======== INPUT RECORDS
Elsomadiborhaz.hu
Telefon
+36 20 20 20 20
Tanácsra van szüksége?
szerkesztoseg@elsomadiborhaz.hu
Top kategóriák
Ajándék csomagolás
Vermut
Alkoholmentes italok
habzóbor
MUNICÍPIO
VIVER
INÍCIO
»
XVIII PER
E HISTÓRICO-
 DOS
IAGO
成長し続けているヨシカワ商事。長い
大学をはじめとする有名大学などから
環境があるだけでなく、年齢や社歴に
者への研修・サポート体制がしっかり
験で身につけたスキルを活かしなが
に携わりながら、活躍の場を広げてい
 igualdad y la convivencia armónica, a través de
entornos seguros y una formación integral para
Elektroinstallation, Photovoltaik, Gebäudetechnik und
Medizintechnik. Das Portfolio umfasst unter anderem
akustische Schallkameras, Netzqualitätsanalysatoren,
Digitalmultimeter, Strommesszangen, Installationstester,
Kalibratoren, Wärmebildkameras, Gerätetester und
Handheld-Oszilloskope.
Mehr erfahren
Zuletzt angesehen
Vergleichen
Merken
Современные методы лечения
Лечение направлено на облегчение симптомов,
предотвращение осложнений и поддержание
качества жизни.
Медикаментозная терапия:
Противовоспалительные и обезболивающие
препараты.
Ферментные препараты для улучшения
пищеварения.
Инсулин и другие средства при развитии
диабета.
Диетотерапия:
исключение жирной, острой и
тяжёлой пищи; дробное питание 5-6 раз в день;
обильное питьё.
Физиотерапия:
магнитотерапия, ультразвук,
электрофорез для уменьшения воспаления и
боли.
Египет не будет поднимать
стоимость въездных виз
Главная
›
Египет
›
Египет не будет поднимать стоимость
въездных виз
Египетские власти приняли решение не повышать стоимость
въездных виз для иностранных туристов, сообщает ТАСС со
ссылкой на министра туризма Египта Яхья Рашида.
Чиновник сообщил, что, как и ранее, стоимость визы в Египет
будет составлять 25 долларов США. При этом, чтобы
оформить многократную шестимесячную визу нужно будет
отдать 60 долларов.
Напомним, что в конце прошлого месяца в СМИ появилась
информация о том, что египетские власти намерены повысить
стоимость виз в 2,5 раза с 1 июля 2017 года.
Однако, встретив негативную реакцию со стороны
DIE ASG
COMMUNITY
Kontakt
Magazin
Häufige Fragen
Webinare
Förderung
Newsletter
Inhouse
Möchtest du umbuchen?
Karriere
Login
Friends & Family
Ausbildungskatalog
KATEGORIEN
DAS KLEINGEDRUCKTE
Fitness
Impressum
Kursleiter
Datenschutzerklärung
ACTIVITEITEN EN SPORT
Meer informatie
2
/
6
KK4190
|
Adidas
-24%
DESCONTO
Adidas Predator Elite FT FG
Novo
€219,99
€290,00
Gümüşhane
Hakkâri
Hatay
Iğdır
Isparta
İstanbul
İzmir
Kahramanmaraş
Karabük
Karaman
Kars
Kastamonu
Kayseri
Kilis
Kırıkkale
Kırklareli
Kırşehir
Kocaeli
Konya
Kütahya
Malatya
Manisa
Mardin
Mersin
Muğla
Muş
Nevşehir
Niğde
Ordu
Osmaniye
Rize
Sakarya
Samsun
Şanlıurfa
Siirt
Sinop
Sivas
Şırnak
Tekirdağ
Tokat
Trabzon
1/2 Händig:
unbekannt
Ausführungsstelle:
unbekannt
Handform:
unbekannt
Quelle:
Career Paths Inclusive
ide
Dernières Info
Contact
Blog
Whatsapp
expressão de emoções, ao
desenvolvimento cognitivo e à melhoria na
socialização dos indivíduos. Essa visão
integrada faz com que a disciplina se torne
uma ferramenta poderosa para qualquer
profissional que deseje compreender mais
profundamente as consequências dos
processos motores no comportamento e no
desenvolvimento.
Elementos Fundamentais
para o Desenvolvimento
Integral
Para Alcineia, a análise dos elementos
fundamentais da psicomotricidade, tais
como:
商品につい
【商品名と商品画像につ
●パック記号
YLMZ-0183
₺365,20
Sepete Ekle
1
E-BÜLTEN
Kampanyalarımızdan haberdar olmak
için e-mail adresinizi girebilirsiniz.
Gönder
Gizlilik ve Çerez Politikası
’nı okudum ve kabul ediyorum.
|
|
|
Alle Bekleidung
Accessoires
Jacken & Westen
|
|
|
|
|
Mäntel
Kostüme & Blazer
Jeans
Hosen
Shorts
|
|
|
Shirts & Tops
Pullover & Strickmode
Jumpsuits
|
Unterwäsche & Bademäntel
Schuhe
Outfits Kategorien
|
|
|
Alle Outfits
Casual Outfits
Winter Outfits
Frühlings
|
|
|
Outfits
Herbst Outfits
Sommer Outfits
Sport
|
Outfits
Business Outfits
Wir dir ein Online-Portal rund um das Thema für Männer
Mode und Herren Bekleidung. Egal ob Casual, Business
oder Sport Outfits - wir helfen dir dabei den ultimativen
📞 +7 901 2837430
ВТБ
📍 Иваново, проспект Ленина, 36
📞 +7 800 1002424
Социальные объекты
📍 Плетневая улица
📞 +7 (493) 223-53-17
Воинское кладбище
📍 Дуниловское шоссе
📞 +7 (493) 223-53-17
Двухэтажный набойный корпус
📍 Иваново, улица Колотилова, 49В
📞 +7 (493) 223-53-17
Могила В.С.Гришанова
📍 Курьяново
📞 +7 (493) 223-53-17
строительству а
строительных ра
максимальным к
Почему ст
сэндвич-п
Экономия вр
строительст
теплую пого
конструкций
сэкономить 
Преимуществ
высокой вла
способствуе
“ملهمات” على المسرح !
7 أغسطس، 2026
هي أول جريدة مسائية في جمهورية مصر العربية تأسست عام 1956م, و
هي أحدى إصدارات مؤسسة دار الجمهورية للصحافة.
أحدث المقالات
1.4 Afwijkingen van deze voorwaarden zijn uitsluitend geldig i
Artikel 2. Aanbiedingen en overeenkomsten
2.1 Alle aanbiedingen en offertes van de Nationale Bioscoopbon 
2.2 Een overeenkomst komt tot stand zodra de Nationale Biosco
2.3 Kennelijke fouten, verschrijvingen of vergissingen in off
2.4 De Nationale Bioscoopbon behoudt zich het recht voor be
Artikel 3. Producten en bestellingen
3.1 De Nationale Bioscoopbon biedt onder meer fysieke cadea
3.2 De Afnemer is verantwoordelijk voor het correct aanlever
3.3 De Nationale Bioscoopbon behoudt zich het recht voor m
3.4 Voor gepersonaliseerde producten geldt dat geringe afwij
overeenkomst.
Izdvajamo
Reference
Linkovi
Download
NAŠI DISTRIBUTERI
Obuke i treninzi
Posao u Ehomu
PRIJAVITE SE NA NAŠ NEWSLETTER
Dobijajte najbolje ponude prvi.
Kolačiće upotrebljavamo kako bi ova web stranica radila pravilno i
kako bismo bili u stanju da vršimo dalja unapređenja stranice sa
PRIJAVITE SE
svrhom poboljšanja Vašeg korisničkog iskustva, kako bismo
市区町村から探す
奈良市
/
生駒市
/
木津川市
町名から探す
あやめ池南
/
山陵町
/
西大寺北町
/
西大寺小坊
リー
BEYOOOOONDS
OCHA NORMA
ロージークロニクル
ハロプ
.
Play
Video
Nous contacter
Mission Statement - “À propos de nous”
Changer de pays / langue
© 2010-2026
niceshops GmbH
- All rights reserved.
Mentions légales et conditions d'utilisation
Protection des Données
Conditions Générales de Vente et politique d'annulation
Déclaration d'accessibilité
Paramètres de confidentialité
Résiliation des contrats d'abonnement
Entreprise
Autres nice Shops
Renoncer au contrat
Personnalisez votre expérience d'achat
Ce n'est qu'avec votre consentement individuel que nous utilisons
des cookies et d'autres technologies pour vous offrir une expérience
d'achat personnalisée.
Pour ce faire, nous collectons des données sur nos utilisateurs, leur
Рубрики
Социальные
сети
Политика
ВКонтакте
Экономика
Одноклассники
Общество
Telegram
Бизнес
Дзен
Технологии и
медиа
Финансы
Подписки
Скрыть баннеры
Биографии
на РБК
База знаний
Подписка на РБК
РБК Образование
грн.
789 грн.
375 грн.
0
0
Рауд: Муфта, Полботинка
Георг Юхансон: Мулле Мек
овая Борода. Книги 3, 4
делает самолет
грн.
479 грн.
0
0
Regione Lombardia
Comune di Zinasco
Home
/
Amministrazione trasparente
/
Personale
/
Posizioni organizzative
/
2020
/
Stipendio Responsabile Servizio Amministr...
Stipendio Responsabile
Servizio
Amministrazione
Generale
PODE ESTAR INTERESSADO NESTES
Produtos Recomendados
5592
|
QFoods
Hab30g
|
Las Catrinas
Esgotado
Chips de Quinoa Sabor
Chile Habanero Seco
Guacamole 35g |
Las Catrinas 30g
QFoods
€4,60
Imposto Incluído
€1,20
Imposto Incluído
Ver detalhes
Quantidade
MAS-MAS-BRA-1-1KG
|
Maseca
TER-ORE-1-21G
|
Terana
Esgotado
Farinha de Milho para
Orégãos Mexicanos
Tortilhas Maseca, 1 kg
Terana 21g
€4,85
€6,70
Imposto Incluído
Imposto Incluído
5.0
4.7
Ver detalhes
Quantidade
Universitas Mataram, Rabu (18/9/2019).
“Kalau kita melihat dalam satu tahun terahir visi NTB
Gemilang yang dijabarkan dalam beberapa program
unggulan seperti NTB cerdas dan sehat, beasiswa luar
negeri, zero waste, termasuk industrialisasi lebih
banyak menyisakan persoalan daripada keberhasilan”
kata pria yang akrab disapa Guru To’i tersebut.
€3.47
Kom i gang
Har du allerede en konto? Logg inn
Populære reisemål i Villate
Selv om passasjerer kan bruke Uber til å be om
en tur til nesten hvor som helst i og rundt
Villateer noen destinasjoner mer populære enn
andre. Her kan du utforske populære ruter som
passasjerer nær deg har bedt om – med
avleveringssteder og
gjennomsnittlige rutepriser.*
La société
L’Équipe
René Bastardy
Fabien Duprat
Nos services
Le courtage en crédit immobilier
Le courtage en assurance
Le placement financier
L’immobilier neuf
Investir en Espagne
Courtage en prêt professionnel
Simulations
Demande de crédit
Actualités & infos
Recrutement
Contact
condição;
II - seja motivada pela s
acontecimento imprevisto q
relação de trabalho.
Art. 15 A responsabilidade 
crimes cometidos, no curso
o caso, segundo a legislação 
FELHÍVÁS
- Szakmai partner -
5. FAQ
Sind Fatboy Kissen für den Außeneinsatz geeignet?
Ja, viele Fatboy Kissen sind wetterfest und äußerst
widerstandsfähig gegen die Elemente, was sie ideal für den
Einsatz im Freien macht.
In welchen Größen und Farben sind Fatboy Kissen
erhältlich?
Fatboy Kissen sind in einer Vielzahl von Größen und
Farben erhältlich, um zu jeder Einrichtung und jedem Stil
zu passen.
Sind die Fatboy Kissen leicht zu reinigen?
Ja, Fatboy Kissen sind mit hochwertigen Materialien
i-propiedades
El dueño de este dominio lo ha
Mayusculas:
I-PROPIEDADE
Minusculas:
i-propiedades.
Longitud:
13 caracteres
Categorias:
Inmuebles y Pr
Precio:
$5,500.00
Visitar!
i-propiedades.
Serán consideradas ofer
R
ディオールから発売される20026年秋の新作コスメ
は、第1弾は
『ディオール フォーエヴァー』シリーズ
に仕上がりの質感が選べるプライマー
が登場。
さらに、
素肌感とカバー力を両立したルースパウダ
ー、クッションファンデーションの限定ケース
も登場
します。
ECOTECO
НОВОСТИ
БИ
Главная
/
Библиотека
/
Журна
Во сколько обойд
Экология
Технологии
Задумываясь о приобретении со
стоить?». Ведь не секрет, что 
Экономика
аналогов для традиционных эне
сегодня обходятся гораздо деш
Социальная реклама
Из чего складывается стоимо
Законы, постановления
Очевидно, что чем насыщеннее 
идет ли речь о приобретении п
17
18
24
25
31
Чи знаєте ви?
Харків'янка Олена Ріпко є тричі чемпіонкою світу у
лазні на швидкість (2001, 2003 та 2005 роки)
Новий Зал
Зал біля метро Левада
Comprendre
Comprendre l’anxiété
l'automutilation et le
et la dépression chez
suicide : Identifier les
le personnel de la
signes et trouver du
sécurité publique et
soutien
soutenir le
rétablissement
================
(PROBLEM DESCRIPTION)
Only one number is wanted: how many lines of the listing above hold the word "expérience".

(SOLUTION FOR THIS TASK)
2